Le créateur des émissions « Thalassa » et « Faut pas rêver », cadreur de formation, rendra la pareille à un autre amiral, Olivier de Kersauson. « Il lui a fait visiter Lascaux, la vraie. Il adorait le Périgord noir, les bords de la Vézère et de la Dordogne, le pont du Garrit. Il sentait l’humanité sur ces terres préhistoriques et historiques », dépeint Ginette Bonnefon.
Et lorsqu’il était à l’autre bout du monde, Georges Pernoud n’oubliait pas ses amis de Dordogne : « Il nous a offert un bâton de pluie, une flûte indienne d’Amérique du Sud, des graines de baobab. Il prenait le temps de nous envoyer une carte postale, insiste Jean Bonnefon. Il adorait la Sibérie. Je me souviens qu’il nous avait ramené du caviar. »

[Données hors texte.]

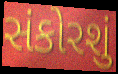
સંકોરશું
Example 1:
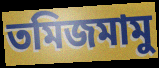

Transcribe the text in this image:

তমিজমামু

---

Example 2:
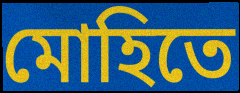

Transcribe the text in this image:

মোহিতে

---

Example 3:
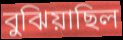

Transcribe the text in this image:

বুঝিয়াছিল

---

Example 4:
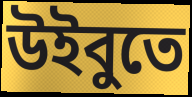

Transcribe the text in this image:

উইবুতে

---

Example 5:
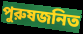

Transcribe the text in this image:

পুরুষজনিত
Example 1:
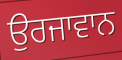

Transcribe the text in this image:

ਉਰਜਾਵਾਨ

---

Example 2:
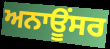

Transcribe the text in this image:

ਅਨਾਊਂਸਰ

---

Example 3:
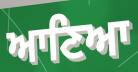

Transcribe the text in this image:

ਆਣਿਆ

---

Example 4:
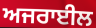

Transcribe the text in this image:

ਅਜਰਾਈਲ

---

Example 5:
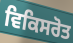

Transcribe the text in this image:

ਵਿਕਿਸਰੋਤ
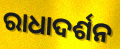
ରାଧାଦର୍ଶନ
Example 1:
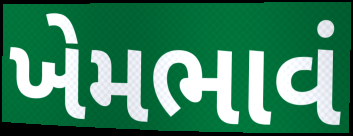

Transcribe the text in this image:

ખેમભાવં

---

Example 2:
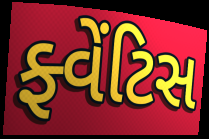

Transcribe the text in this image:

ફ્વેંટિસ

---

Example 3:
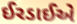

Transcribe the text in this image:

ઈરડાઈએ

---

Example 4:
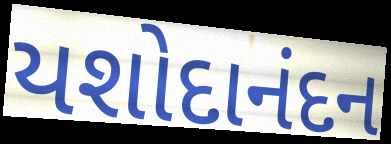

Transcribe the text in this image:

યશોદાનંદન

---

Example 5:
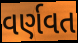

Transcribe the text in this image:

વર્ણવત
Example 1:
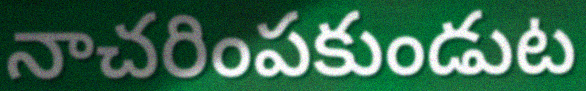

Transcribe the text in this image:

నాచరింపకుండుట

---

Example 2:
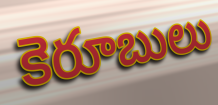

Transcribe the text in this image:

కెరూబులు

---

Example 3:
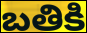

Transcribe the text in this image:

బతికి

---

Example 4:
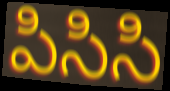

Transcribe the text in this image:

పిసిసి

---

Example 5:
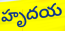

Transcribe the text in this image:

హృదయ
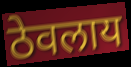
ठेवलाय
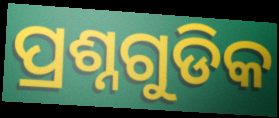
ପ୍ରଶ୍ନଗୁଡିକ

Un mets partagé « avec les copains du Périgord », et prolongé par un plat typique un peu plus tard dans la nuit… « Dans la plus pure tradition occitane, les soirées se finissaient souvent au tourain », taquine Fanny Pernoud. « Il disait : “Vingt ans en Dordogne, c’est 20 kilos” », relancent les Bonnefon. Surtout, Georges Pernoud profitait de ses escales périgourdines pour travailler, penser, créer.
« Il m’a transmis l’amour de la mer, du journalisme et du Périgord, affirme Fanny Pernoud. Lorsqu’il est décédé, nous avons reçu des milliers de messages, parfois très personnels. » À tous leurs auteurs, il avait souhaité « bon vent ! ».